The paper provides a rigorous proof that the critical 1-arm exponent for the Ising model on regular trees is 1/2, a key quantitative characterization of critical decay.

Findings

Root magnetization decays as n^{-1/2} at criticality.

Establishes the critical 1-arm exponent as 1/2 for the Ising model on Bethe lattices.
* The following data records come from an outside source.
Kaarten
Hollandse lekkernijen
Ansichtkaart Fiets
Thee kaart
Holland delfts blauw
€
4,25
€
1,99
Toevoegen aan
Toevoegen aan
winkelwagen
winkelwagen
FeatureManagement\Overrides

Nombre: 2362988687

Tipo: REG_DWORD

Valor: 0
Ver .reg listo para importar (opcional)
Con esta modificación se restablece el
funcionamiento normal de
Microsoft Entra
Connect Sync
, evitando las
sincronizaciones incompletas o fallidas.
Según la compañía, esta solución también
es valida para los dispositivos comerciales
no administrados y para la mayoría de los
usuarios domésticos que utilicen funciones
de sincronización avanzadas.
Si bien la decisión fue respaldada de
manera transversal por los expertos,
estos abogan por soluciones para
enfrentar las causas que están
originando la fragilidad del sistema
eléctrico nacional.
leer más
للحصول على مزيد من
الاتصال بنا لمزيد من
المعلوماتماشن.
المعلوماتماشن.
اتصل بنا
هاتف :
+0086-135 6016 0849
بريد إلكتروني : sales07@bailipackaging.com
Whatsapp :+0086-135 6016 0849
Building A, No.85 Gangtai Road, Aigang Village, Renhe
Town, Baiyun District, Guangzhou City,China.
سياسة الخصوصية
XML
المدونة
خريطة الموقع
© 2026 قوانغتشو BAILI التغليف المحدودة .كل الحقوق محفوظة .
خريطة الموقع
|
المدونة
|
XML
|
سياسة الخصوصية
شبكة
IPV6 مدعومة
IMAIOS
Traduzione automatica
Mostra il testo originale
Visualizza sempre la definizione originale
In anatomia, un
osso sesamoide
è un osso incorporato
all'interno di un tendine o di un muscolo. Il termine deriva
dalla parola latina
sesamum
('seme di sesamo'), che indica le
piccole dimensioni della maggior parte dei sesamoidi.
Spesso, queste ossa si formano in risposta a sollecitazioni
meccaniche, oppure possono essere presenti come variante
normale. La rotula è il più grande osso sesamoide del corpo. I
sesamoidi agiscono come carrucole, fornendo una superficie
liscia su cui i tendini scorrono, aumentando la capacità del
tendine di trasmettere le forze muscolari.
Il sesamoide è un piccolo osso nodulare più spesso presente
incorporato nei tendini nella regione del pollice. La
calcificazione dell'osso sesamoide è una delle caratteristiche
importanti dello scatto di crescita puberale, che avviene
Provides a sharp quantitative description of the decay rate of magnetization.

Abstract

We consider the ferromagnetic nearest-neighbor Ising model on regular trees (Bethe lattice), which is well-known to undergo a phase transition in the absence of an external magnetic field. The behavior of the model at critical temperature can be described in terms of various critical exponents; one of them is the critical 1-arm exponent $\rho$, which characterizes the rate of decay of the (root) magnetization. The crucial quantity we analyze in this work is the thermal expectation of the root spin on a finite subtree, where the expected value is taken with respect to a probability measure related to the corresponding finite-volume Hamiltonian with a fixed boundary condition. The spontaneous magnetization, which is the limit of this thermal expectation in the distance between the root and the boundary (i.e. in the height of the subtree), is known to vanish at criticality. We are interested in a quantitative analysis of the rate of this convergence in terms of the critical 1-arm exponent $\rho$. Therefore, we rigorously prove that $\langle\sigma_0\rangle^+_n$, the thermal expectation of the root spin at the critical temperature and in the presence of the positive boundary condition, decays as $\langle\sigma_0\rangle^+_n\approx n^{-1/2}$ (in a rather sharp sense), where $n$ is the height of the tree. This establishes the 1-arm critical exponent for the Ising model on regular trees ($\rho=1/2$).